Zwei Kandidaten haben sich eine Handverletzung zugezogen; der Russe Shishkin hat eben den zweiten Preis beim Tschaikovsky-Wettbewerb gewonnen – da war es nur weise, das Maximale aus diesem Erfolg zu holen und sich nicht einem erneuten Urteile einer gänzlich anderen Jury auszusetzen; die Chinesin wurde von der größten chinesischen Klavierfabrik zum global artist ernannt und erhielt eine Einladung ausgerechnet zur Busonizeit ein Konzert vor vielen Tausenden Zuhörern zu spielen; der fünfte Kandidat sah sich wohl der großen Herausforderung nicht gewachsen.

Die mysteriöse Klaviermacht China ist groß angetreten, dann aber ebenso schnell verschwunden. Sind die Scharen aus China abgerichtete Klavierkinder, die nur pflichtbewusst durchs Programm zu rattern vermögen?

Mehr als mysteriös zu sein, ist China noch ein junges Klavierland; im Unterschied zu Südkorea wo seit mehr als 20 Jahren auf höchstem Niveau Musikausbildung betrieben wird, sind in China die Strukturen erst im Entstehen; das wird sich bald ändern – da bin ich mir sicher. Allein schon die Teilnahme an einem Wettbewerb wie dem unsrigen, bringt den jungen Talenten einen enormen Schub in der Vorbereitung.

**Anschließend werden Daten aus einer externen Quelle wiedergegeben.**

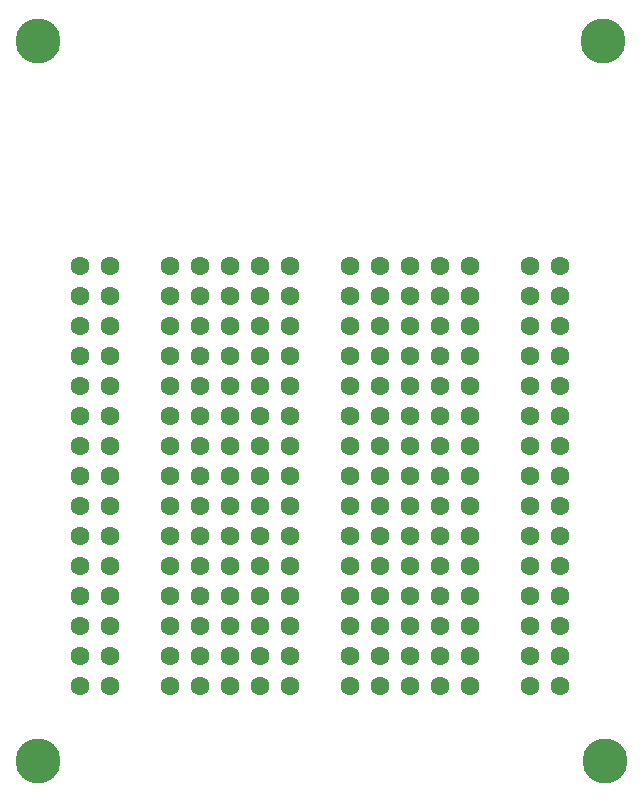
<source format=gbl>
G04 #@! TF.GenerationSoftware,KiCad,Pcbnew,8.0.2*
G04 #@! TF.CreationDate,2024-08-26T09:40:55-06:00*
G04 #@! TF.ProjectId,Perfboard_0.25,50657266-626f-4617-9264-5f302e32352e,rev?*
G04 #@! TF.SameCoordinates,Original*
G04 #@! TF.FileFunction,Copper,L2,Bot*
G04 #@! TF.FilePolarity,Positive*
%FSLAX46Y46*%
G04 Gerber Fmt 4.6, Leading zero omitted, Abs format (unit mm)*
G04 Created by KiCad (PCBNEW 8.0.2) date 2024-08-26 09:40:55*
%MOMM*%
%LPD*%
G01*
G04 APERTURE LIST*
G04 #@! TA.AperFunction,ComponentPad*
%ADD10C,1.600000*%
G04 #@! TD*
G04 #@! TA.AperFunction,ComponentPad*
%ADD11C,2.600000*%
G04 #@! TD*
G04 #@! TA.AperFunction,ConnectorPad*
%ADD12C,3.800000*%
G04 #@! TD*
G04 APERTURE END LIST*
D10*
X142240000Y-83820000D03*
X139700000Y-78740000D03*
X160020000Y-66040000D03*
X144780000Y-78740000D03*
X129540000Y-86360000D03*
X162560000Y-91440000D03*
X144780000Y-86360000D03*
X142240000Y-73660000D03*
X147320000Y-101600000D03*
X170180000Y-91440000D03*
X160020000Y-76200000D03*
X167640000Y-101600000D03*
X137160000Y-78740000D03*
X154940000Y-68580000D03*
X170180000Y-73660000D03*
X144780000Y-68580000D03*
X144780000Y-73660000D03*
X162560000Y-71120000D03*
X137160000Y-76200000D03*
X162560000Y-86360000D03*
X139700000Y-99060000D03*
X147320000Y-73660000D03*
X157480000Y-88900000D03*
X144780000Y-76200000D03*
X139700000Y-96520000D03*
X162560000Y-83820000D03*
X152400000Y-83820000D03*
X142240000Y-91440000D03*
X170180000Y-76200000D03*
X152400000Y-81280000D03*
X142240000Y-96520000D03*
X160020000Y-99060000D03*
X152400000Y-91440000D03*
X132080000Y-66040000D03*
X147320000Y-96520000D03*
X154940000Y-73660000D03*
D11*
X173860000Y-47000000D03*
D12*
X173860000Y-47000000D03*
D10*
X132080000Y-78740000D03*
X132080000Y-81280000D03*
X142240000Y-101600000D03*
X154940000Y-81280000D03*
X167640000Y-99060000D03*
X142240000Y-81280000D03*
X139700000Y-93980000D03*
X167640000Y-93980000D03*
X157480000Y-78740000D03*
X152400000Y-99060000D03*
X154940000Y-93980000D03*
X132080000Y-91440000D03*
X162560000Y-88900000D03*
X157480000Y-81280000D03*
X139700000Y-81280000D03*
X129540000Y-81280000D03*
X167640000Y-91440000D03*
X167640000Y-76200000D03*
X132080000Y-83820000D03*
X167640000Y-86360000D03*
X139700000Y-76200000D03*
X129540000Y-76200000D03*
X144780000Y-93980000D03*
X147320000Y-93980000D03*
X147320000Y-66040000D03*
D11*
X126000000Y-47000000D03*
D12*
X126000000Y-47000000D03*
D10*
X129540000Y-88900000D03*
X157480000Y-93980000D03*
X147320000Y-76200000D03*
X152400000Y-76200000D03*
X154940000Y-96520000D03*
X154940000Y-86360000D03*
X147320000Y-86360000D03*
X144780000Y-66040000D03*
X129540000Y-96520000D03*
X139700000Y-101600000D03*
X167640000Y-66040000D03*
X144780000Y-81280000D03*
X167640000Y-96520000D03*
X137160000Y-73660000D03*
X129540000Y-93980000D03*
X132080000Y-99060000D03*
X144780000Y-91440000D03*
X132080000Y-68580000D03*
X154940000Y-101600000D03*
X144780000Y-83820000D03*
X170180000Y-101600000D03*
X170180000Y-83820000D03*
X157480000Y-96520000D03*
X132080000Y-93980000D03*
X129540000Y-91440000D03*
D11*
X174000000Y-108000000D03*
D12*
X174000000Y-108000000D03*
D10*
X154940000Y-88900000D03*
X170180000Y-93980000D03*
X137160000Y-99060000D03*
X170180000Y-96520000D03*
X162560000Y-93980000D03*
X167640000Y-78740000D03*
X129540000Y-73660000D03*
X162560000Y-96520000D03*
X157480000Y-91440000D03*
X139700000Y-66040000D03*
X157480000Y-101600000D03*
X162560000Y-73660000D03*
X170180000Y-86360000D03*
X167640000Y-68580000D03*
X147320000Y-91440000D03*
X142240000Y-78740000D03*
X162560000Y-99060000D03*
X144780000Y-99060000D03*
X162560000Y-81280000D03*
X167640000Y-71120000D03*
X137160000Y-71120000D03*
X152400000Y-88900000D03*
X170180000Y-99060000D03*
X147320000Y-71120000D03*
X152400000Y-68580000D03*
X152400000Y-78740000D03*
X142240000Y-68580000D03*
X139700000Y-88900000D03*
X157480000Y-83820000D03*
X137160000Y-93980000D03*
X157480000Y-73660000D03*
X137160000Y-96520000D03*
X132080000Y-76200000D03*
X137160000Y-81280000D03*
X142240000Y-93980000D03*
X160020000Y-96520000D03*
X160020000Y-68580000D03*
X154940000Y-78740000D03*
X147320000Y-99060000D03*
X157480000Y-86360000D03*
X132080000Y-71120000D03*
X160020000Y-73660000D03*
X154940000Y-66040000D03*
X162560000Y-76200000D03*
X162560000Y-68580000D03*
X154940000Y-91440000D03*
X170180000Y-68580000D03*
X142240000Y-86360000D03*
X160020000Y-88900000D03*
X142240000Y-66040000D03*
X160020000Y-101600000D03*
X157480000Y-76200000D03*
X167640000Y-83820000D03*
X152400000Y-96520000D03*
X152400000Y-93980000D03*
X139700000Y-68580000D03*
X154940000Y-99060000D03*
X139700000Y-73660000D03*
X132080000Y-88900000D03*
X147320000Y-83820000D03*
X144780000Y-71120000D03*
X152400000Y-71120000D03*
X129540000Y-101600000D03*
X154940000Y-71120000D03*
X160020000Y-91440000D03*
X170180000Y-66040000D03*
X129540000Y-99060000D03*
X152400000Y-73660000D03*
X139700000Y-91440000D03*
X137160000Y-101600000D03*
X137160000Y-91440000D03*
X139700000Y-86360000D03*
X137160000Y-83820000D03*
X157480000Y-71120000D03*
X144780000Y-101600000D03*
X162560000Y-101600000D03*
X137160000Y-68580000D03*
X157480000Y-66040000D03*
X167640000Y-88900000D03*
X132080000Y-73660000D03*
X147320000Y-78740000D03*
X129540000Y-68580000D03*
X167640000Y-81280000D03*
X160020000Y-83820000D03*
X147320000Y-81280000D03*
X152400000Y-86360000D03*
D11*
X126000000Y-108000000D03*
D12*
X126000000Y-108000000D03*
D10*
X160020000Y-93980000D03*
X157480000Y-99060000D03*
X132080000Y-101600000D03*
X170180000Y-78740000D03*
X160020000Y-86360000D03*
X154940000Y-83820000D03*
X142240000Y-76200000D03*
X147320000Y-68580000D03*
X132080000Y-86360000D03*
X139700000Y-83820000D03*
X129540000Y-83820000D03*
X162560000Y-66040000D03*
X167640000Y-73660000D03*
X129540000Y-71120000D03*
X152400000Y-101600000D03*
X157480000Y-68580000D03*
X137160000Y-86360000D03*
X170180000Y-88900000D03*
X160020000Y-78740000D03*
X170180000Y-81280000D03*
X129540000Y-78740000D03*
X152400000Y-66040000D03*
X147320000Y-88900000D03*
X162560000Y-78740000D03*
X129540000Y-66040000D03*
X160020000Y-71120000D03*
X154940000Y-76200000D03*
X142240000Y-88900000D03*
X132080000Y-96520000D03*
X137160000Y-66040000D03*
X142240000Y-99060000D03*
X144780000Y-88900000D03*
X160020000Y-81280000D03*
X139700000Y-71120000D03*
X137160000Y-88900000D03*
X144780000Y-96520000D03*
X170180000Y-71120000D03*
X142240000Y-71120000D03*
M02*

</source>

Man darf da nicht ungeduldig sein. Jedenfalls wollen wir als Busoni Wettbewerb in China noch präsenter sein, denn da geschieht Zukunft.

Das Finale war erstmals auch in China per Streaming verfolgbar. Mit vielen Zugriffen?

Auf die genauen Zahlen warten wir noch, da aufgrund der Zeitverschiebung die abendlichen Veranstaltungen großteils zeitversetzt gesehen wurden; wir sind jedenfalls jenseits der 300.000er Marke und es heißt – ich verlasse mich da auf unsere Übersetzer, da ich leider des Chinesischen nicht mächtig bin -, dass wir eine angeregte Diskussion zum Thema Wettbewerb und Klavierspiel ausgelöst haben. Die chinesische Streaming Plattform Amadeus.tv will jedenfalls die Zusammenarbeit unbedingt ausbauen und es wird dazu bald ein Treffen in Peking geben.

Sie bringen mit jeder neuen Ausgabe Neuerungen in den Busoniwettbewerb. Geht das in diesem Rhythmus weiter?

Ideen sind kostenfrei und derer gibt es viele. Zur Umsetzung braucht es dann aber die entsprechenden Mittel. Unser Enthusiasmus ist jedenfalls ungebrochen und den Rhythmus wollen wir beibehalten wenn nicht gar noch weiter verdichten.